Controlling photons and structure to enhance the functionality of organic solar cells

EFRC Special
Barry P. Rand

Princeton University
Department of Electrical Engineering & the Andlinger Center for Energy and the Environment

Tuesday, August 13, 2013 - 11:00am
John Kymissis

Organic-based solar cells are beginning to emerge with the potential to compete with other low-cost thin film photovoltaic technologies, with efficiencies of 12% demonstrated in recent months. While recent enhancements can be attributed mostly to novel materials, parallel routes investigating new device architectures and photonic strategies are necessary for further improvements. Here, I will focus on our recent efforts to template and control film morphology and molecular orientation: working with films and bulk heterojunctions possessing nanocrystalline domains, to those with microcrystalline domains. Optical considerations are also crucial for thin film solar cells, in other words to eliminate parasitic absorption and to exploit optical interference and light trapping strategies such that absorption and photocurrent generation can be optimized. Here, I highlight two approaches for photonic light trapping. In one, we have explored the possibility to use multilayer oxide/metal/oxide (OMO) structures that are compatible with flexible substrates and able to replace costly and brittle indium tin oxide (ITO) transparent anodes. Simultaneously, they assume a photonic light trapping role, capable of producing devices on OMO anodes with performance equal to devices on ITO despite less far-field transmission. In another approach, we explore plasmonic strategies to enhance solar cell performance. By nanostructure the rear electrode, which acts as a back-reflector, we could realize scattering-based enhancement of an otherwise-optimized thin film cell.

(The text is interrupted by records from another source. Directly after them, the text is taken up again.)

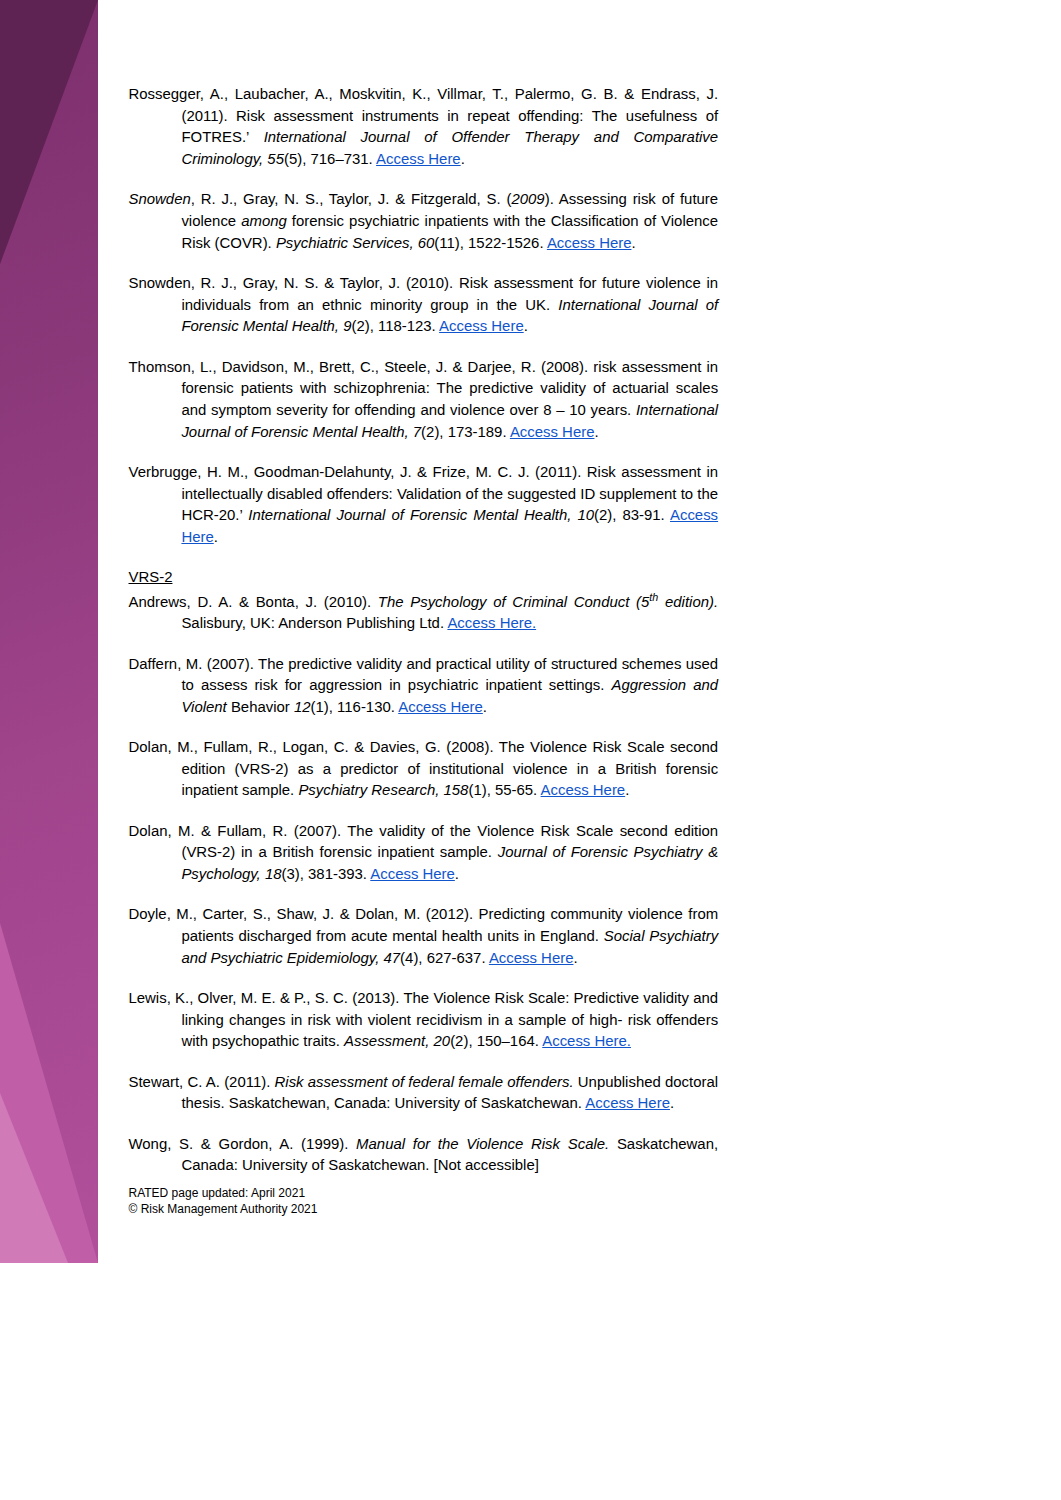Rossegger, A., Laubacher, A., Moskvitin, K., Villmar, T., Palermo, G. B. & Endrass, J. (2011). Risk assessment instruments in repeat offending: The usefulness of FOTRES.’ International Journal of Offender Therapy and Comparative Criminology, 55(5), 716–731. Access Here.
Snowden, R. J., Gray, N. S., Taylor, J. & Fitzgerald, S. (2009). Assessing risk of future violence among forensic psychiatric inpatients with the Classification of Violence Risk (COVR). Psychiatric Services, 60(11), 1522-1526. Access Here.
Snowden, R. J., Gray, N. S. & Taylor, J. (2010). Risk assessment for future violence in individuals from an ethnic minority group in the UK. International Journal of Forensic Mental Health, 9(2), 118-123. Access Here.
Thomson, L., Davidson, M., Brett, C., Steele, J. & Darjee, R. (2008). risk assessment in forensic patients with schizophrenia: The predictive validity of actuarial scales and symptom severity for offending and violence over 8 – 10 years. International Journal of Forensic Mental Health, 7(2), 173-189. Access Here.
Verbrugge, H. M., Goodman-Delahunty, J. & Frize, M. C. J. (2011). Risk assessment in intellectually disabled offenders: Validation of the suggested ID supplement to the HCR-20.’ International Journal of Forensic Mental Health, 10(2), 83-91. Access Here.
VRS-2
Andrews, D. A. & Bonta, J. (2010). The Psychology of Criminal Conduct (5th edition). Salisbury, UK: Anderson Publishing Ltd. Access Here.
Daffern, M. (2007). The predictive validity and practical utility of structured schemes used to assess risk for aggression in psychiatric inpatient settings. Aggression and Violent Behavior 12(1), 116-130. Access Here.
Dolan, M., Fullam, R., Logan, C. & Davies, G. (2008). The Violence Risk Scale second edition (VRS-2) as a predictor of institutional violence in a British forensic inpatient sample. Psychiatry Research, 158(1), 55-65. Access Here.
Dolan, M. & Fullam, R. (2007). The validity of the Violence Risk Scale second edition (VRS-2) in a British forensic inpatient sample. Journal of Forensic Psychiatry & Psychology, 18(3), 381-393. Access Here.
Doyle, M., Carter, S., Shaw, J. & Dolan, M. (2012). Predicting community violence from patients discharged from acute mental health units in England. Social Psychiatry and Psychiatric Epidemiology, 47(4), 627-637. Access Here.
Lewis, K., Olver, M. E. & P., S. C. (2013). The Violence Risk Scale: Predictive validity and linking changes in risk with violent recidivism in a sample of high- risk offenders with psychopathic traits. Assessment, 20(2), 150–164. Access Here.
Stewart, C. A. (2011). Risk assessment of federal female offenders. Unpublished doctoral thesis. Saskatchewan, Canada: University of Saskatchewan. Access Here.
Wong, S. & Gordon, A. (1999). Manual for the Violence Risk Scale. Saskatchewan, Canada: University of Saskatchewan. [Not accessible]
RATED page updated: April 2021
© Risk Management Authority 2021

Barry P. Rand earned a B.E. in electrical engineering from The Cooper Union in 2001. He then received M.A. and Ph.D. degrees in electrical engineering from Princeton University in 2003 and 2007, respectively. From 2007-2013, he has been a principal scientist at imec in Leuven, Belgium, working on the understanding, optimization, and manufacturability of thin-film solar cells. Since 2013, he is an Assistant Professor in the Electrical Engineering department and the Andlinger Center for Energy and the Environment at Princeton University. His research interests highlight the border between electrical engineering, materials science, chemistry, and applied physics, covering electronic and optoelectronic thin films devices composed of nanostructured media, and plasmonics. He has authored more than 50 refereed journal publications and has 10 issued U.S. patents.